Many people (myself included) cringe at the thought of having a 55 or 60 mph speed limit on the highway. But, if we’re going to seriously address foreign oil dependence and climate change, it should at least be on the table for discussion.
When the national speed limit in the U.S. was restricted to 55 mph in 1974 (and repealed in 1995), total fuel consumption dropped by .2 to 3 percent. A more recent report by the Department of Energy, which reached similar figures, estimates that in 2008 it would have mitigated between 175,000 and 275,000 barrels of oil each day. Using these numbers, a 55 mph speed limit at 2010 gas prices would have yielded savings between $5.6 and $8.8 billion. The amount is even greater for countries with expensive fuel. A recently enacted temporary speed limit reduction in Spain (from 75 mph to 68 mph), expected to last three months, would save $3.2 billion annually.

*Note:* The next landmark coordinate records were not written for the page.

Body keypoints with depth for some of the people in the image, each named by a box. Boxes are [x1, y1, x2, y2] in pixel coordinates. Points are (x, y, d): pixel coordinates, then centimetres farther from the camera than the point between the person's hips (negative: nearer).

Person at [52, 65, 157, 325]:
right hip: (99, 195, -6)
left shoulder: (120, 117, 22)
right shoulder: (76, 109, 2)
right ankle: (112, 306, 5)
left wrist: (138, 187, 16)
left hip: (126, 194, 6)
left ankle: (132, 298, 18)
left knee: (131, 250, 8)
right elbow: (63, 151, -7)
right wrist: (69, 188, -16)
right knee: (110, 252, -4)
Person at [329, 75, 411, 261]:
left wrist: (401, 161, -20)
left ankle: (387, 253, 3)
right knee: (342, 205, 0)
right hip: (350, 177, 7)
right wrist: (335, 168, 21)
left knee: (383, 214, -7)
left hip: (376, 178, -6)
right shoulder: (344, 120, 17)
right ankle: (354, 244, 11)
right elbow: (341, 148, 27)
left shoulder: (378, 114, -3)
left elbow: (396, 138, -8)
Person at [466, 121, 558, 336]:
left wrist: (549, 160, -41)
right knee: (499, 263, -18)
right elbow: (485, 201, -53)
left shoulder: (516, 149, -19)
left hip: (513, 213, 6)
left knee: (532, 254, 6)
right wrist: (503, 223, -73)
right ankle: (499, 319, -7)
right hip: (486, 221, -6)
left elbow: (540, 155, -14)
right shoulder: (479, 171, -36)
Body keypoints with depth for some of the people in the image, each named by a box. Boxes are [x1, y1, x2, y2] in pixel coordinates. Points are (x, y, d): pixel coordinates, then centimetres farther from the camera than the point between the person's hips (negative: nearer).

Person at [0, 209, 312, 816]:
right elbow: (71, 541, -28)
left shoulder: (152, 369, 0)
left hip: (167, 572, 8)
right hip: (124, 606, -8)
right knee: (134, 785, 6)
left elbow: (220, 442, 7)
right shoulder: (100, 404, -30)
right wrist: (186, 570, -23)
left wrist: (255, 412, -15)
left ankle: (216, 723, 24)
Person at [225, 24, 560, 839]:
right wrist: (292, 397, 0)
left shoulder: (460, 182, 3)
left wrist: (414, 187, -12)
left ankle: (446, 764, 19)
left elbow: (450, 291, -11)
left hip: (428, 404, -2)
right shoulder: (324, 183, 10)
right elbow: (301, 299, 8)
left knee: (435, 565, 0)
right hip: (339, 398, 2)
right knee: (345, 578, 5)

While many factors affect fuel economy – such as vehicle-specific attributes, driving conditions, and traffic – it is generally true that a vehicle will operate most efficiently between 30 and 60 mph (source). Above this point, fuel economy decreases rapidly. To get a feel for how much time and money you’d spend at different highway speeds, take a look at MpgForSpeed’s online calculator. Compared to a baseline of 55 mph, efficiency is reduced by 8 percent at 65 mph; 17 percent at 70 mph; 23 percent at 75 mph; and 28 percent at 80 mph. The additional time spent in a car traveling at 60 mph as opposed to 75 mph would be just 6 minutes after 30 miles.
Despite having a 55 mph national speed limit for 21 years, a large poll by GasBuddy – with over 70 percent opposed – suggests it would be difficult to implement today. For the time being, driving at eco-friendly speeds will be up to you.